» Exercise
Reproduce exactly the lines from the one that holds "focal_mm: 20" through the last line of the entries, both ends included, but not the pictures.

++++++++

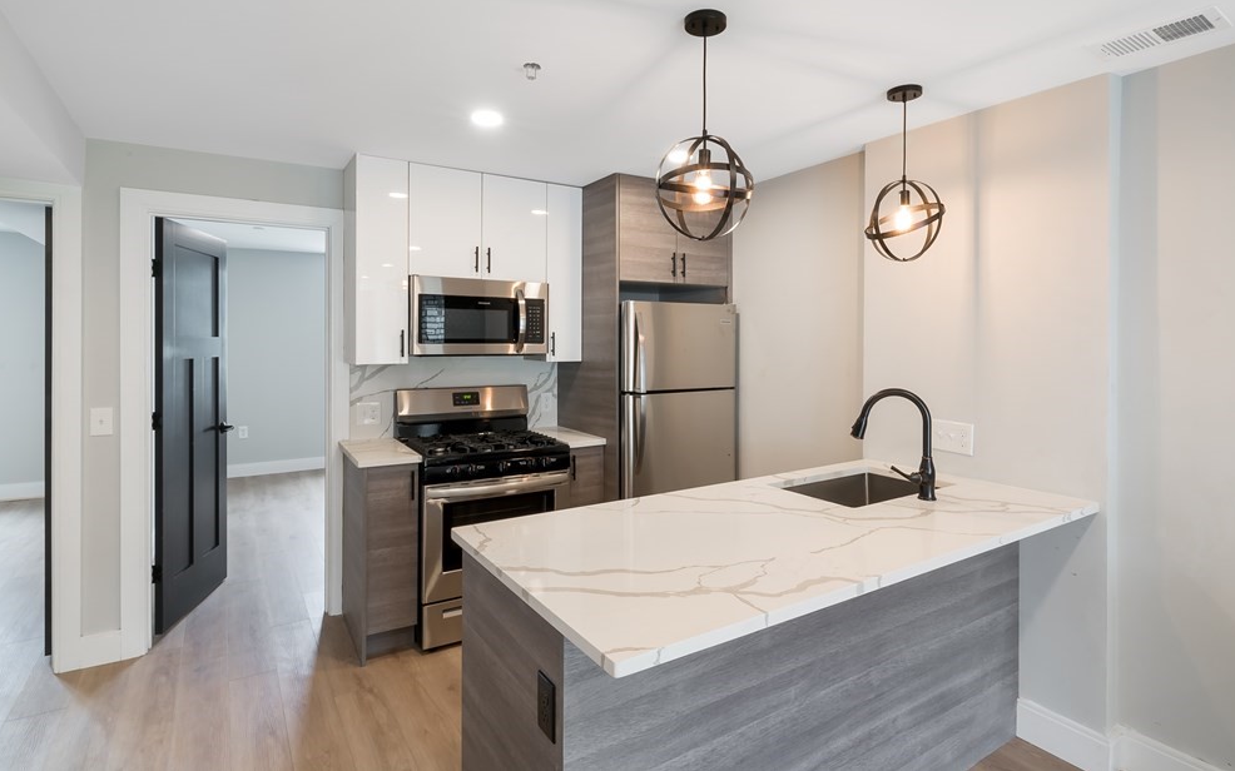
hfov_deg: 91.1
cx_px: 630
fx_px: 606
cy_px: 344
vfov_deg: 64.8
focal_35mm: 18
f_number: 22
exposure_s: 1.3
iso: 400
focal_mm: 17
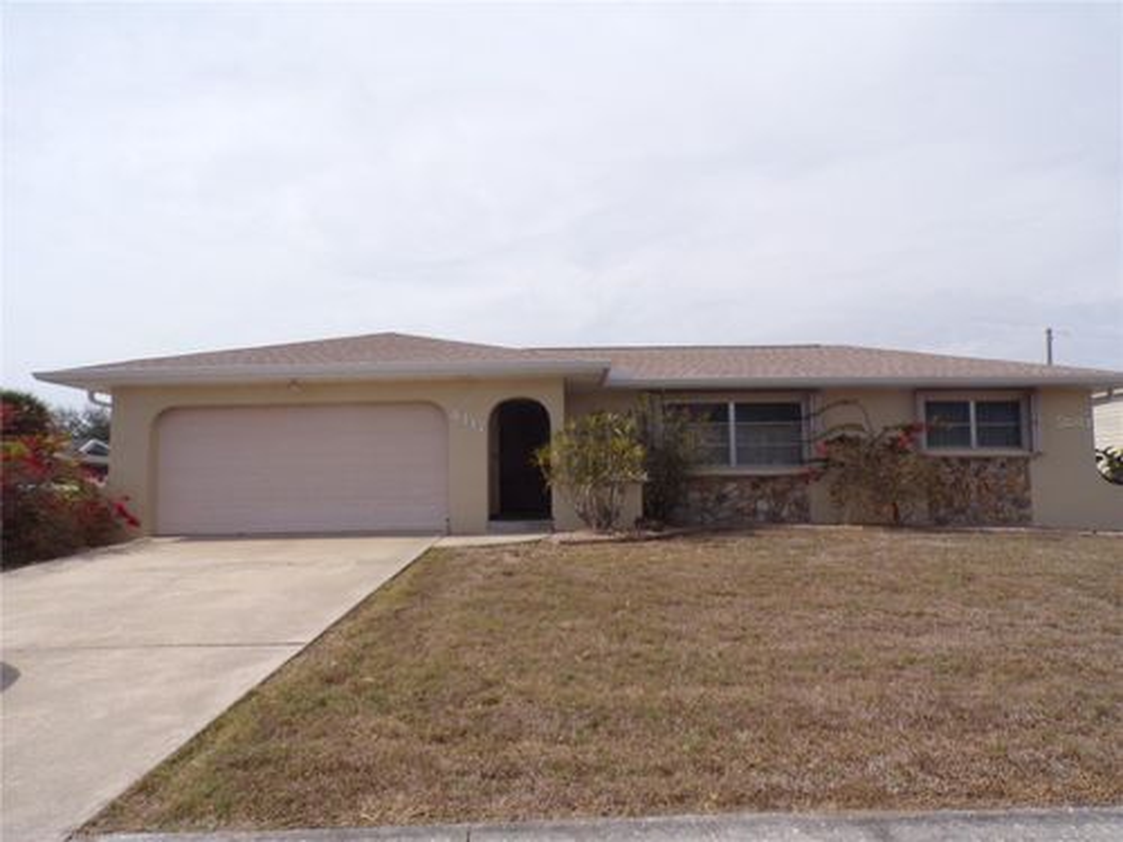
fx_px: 779
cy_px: 421
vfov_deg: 56.8
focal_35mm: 24
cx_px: 562
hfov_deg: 71.6
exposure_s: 1/450
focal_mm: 4.3
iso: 80
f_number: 5.8
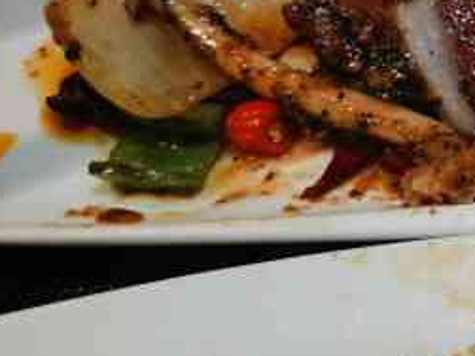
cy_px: -12
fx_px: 1070
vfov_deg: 18.3
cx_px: 636
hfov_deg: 22.2
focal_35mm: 78
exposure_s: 1/100
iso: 100
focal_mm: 4.75
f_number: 1.8
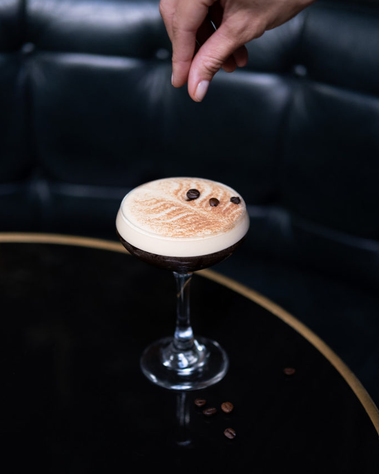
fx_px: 841
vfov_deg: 31.4
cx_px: 189
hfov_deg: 25.4
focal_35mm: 60
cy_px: 258
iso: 640
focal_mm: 35
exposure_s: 1/250
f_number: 2
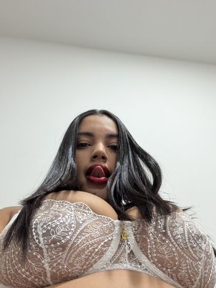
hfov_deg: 46.8
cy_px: 144
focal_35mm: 30
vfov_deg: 60.0
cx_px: 108
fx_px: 250
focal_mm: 2.71
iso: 200
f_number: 1.9
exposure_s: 1/40
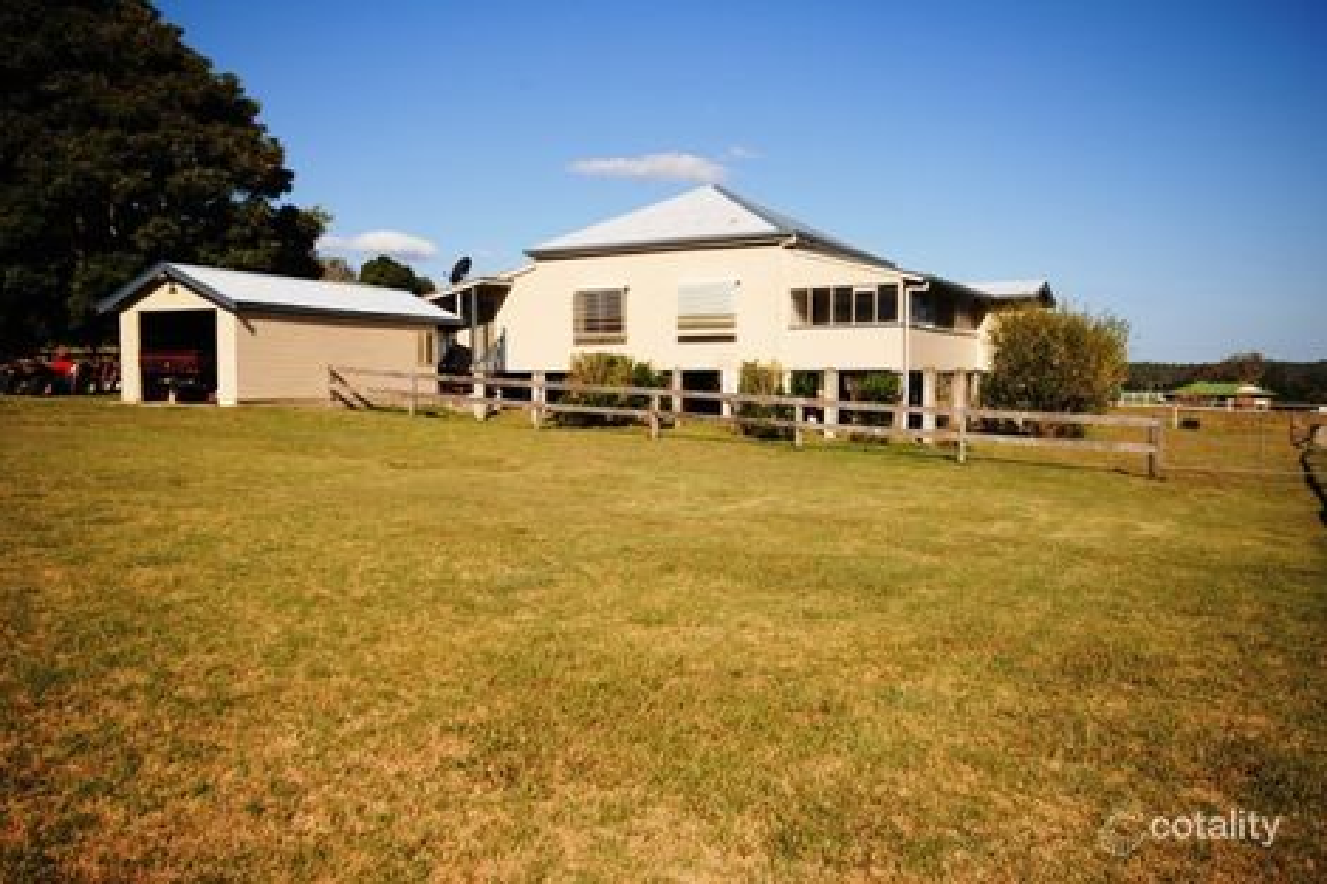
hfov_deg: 61.9
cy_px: 442
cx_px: 664
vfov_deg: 43.6
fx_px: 1105
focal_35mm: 30
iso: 100
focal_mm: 20
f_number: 9
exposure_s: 1/320
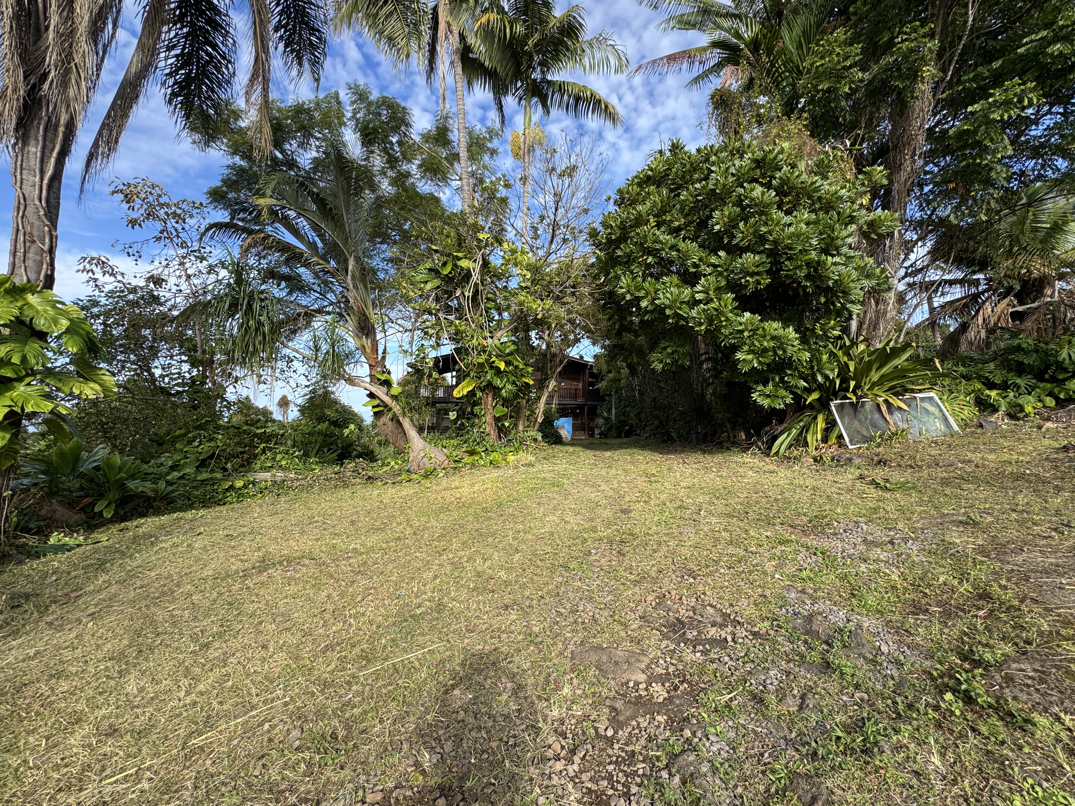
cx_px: 544
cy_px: 391
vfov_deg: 81.7
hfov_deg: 98.2
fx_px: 466
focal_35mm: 15
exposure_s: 1/582
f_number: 2.2
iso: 40
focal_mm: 2.22
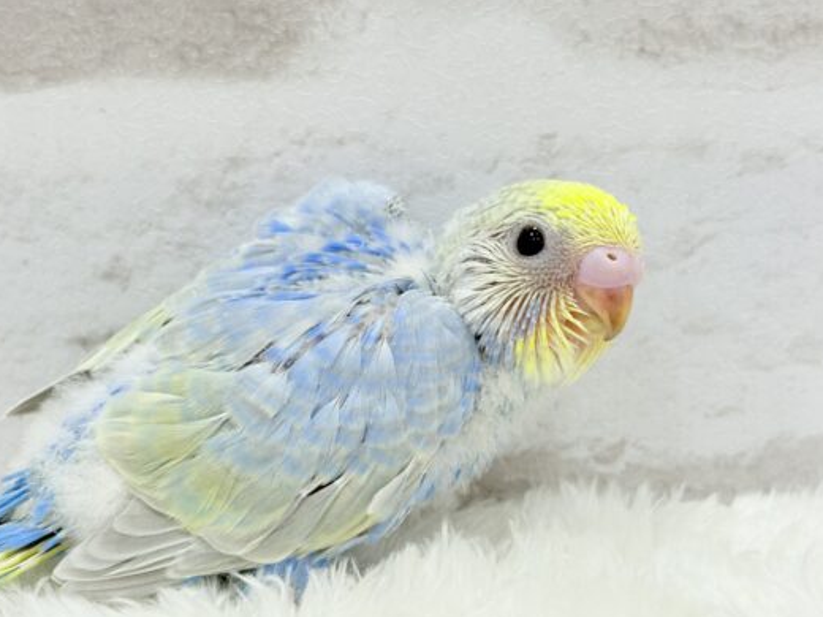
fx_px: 1522
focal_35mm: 64
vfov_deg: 22.9
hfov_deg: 30.2
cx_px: 334
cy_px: 323
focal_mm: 5.96
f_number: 1.6
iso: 64
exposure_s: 1/100
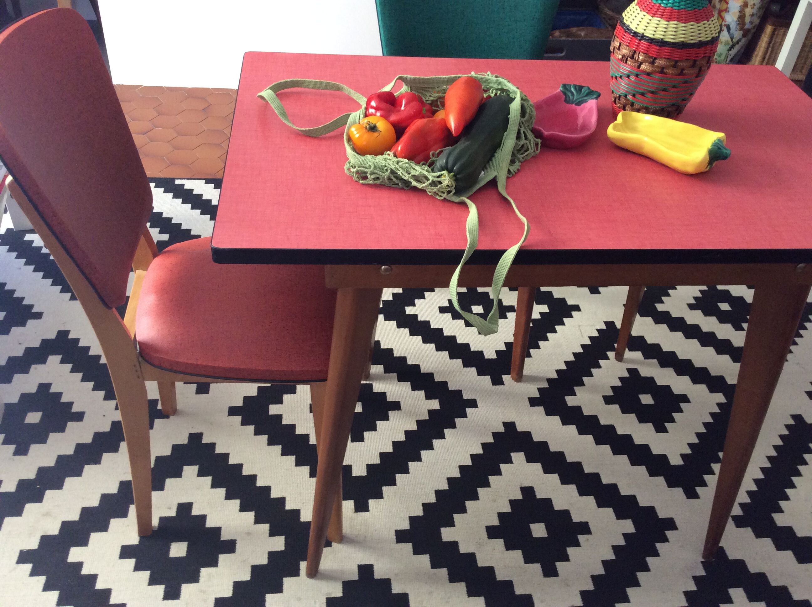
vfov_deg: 44.1
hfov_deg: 56.9
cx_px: 406
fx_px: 750
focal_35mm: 32
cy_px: 304
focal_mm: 3.3
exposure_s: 1/25
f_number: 2.4
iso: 125
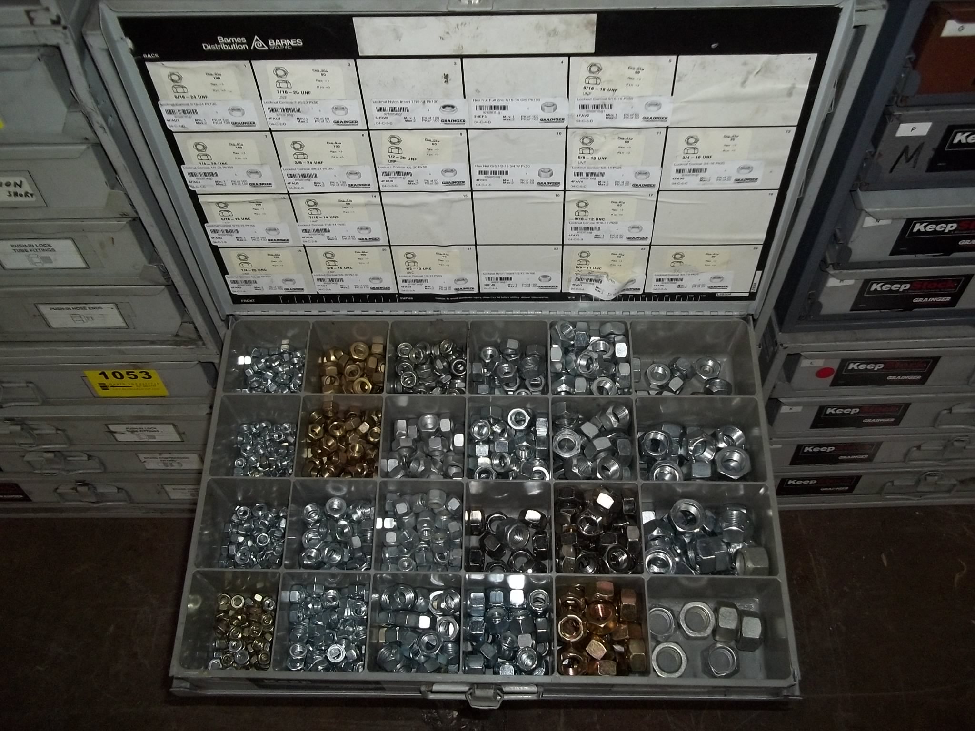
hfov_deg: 56.8
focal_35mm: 32
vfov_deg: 44.2
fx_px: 901
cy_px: 366
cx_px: 488
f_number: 2.9
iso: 160
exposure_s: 1/30
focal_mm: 5.7
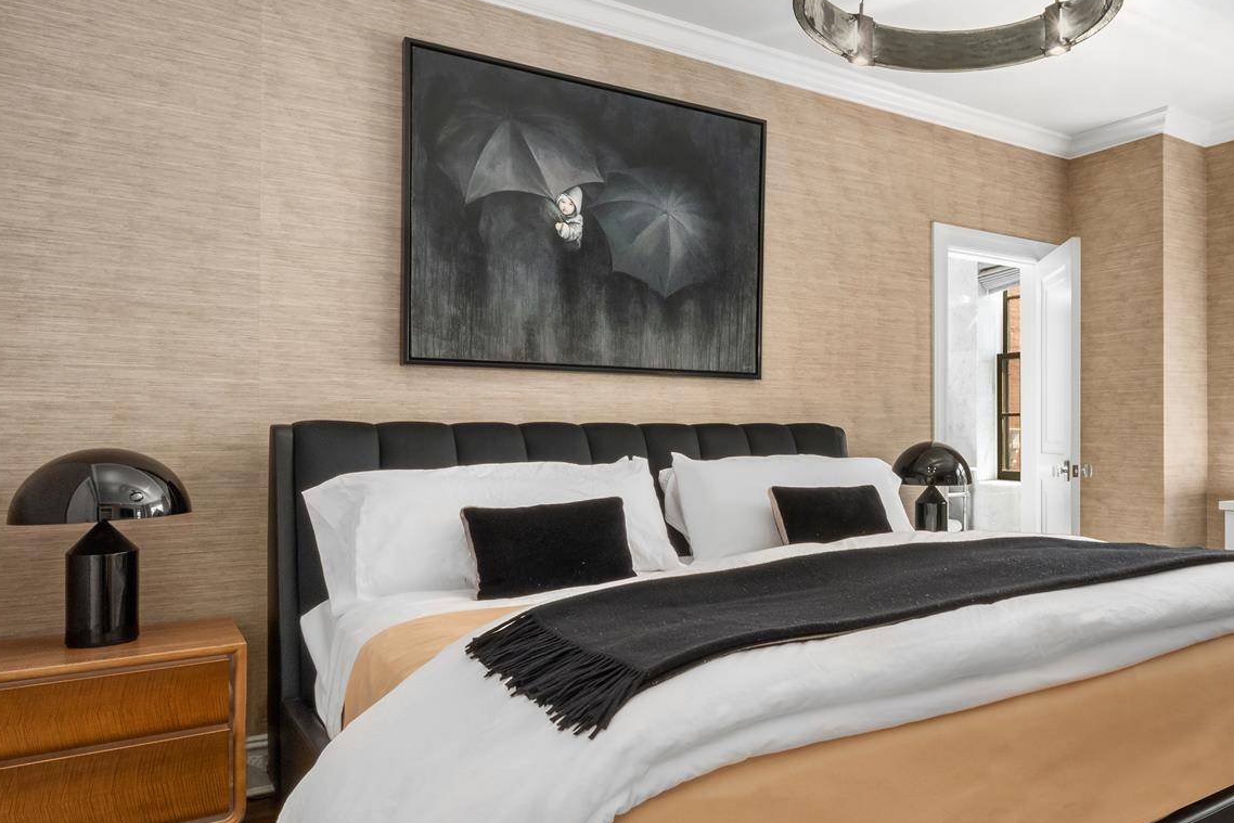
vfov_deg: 47.9
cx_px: 910
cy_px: 420
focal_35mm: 27
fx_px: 926
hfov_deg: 63.8
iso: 500
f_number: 22
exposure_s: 3
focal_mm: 16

++++++++

» Task result
focal_mm: 20
f_number: 9
exposure_s: 1/320
cx_px: 544
cy_px: 391
vfov_deg: 81.7
hfov_deg: 98.2
fx_px: 466
focal_35mm: 15
exposure_s: 1/582
f_number: 2.2
iso: 40
focal_mm: 2.22
fx_px: 1522
focal_35mm: 64
vfov_deg: 22.9
hfov_deg: 30.2
cx_px: 334
cy_px: 323
focal_mm: 5.96
f_number: 1.6
iso: 64
exposure_s: 1/100
vfov_deg: 44.1
hfov_deg: 56.9
cx_px: 406
fx_px: 750
focal_35mm: 32
cy_px: 304
focal_mm: 3.3
exposure_s: 1/25
f_number: 2.4
iso: 125
hfov_deg: 56.8
focal_35mm: 32
vfov_deg: 44.2
fx_px: 901
cy_px: 366
cx_px: 488
f_number: 2.9
iso: 160
exposure_s: 1/30
focal_mm: 5.7
vfov_deg: 47.9
cx_px: 910
cy_px: 420
focal_35mm: 27
fx_px: 926
hfov_deg: 63.8
iso: 500
f_number: 22
exposure_s: 3
focal_mm: 16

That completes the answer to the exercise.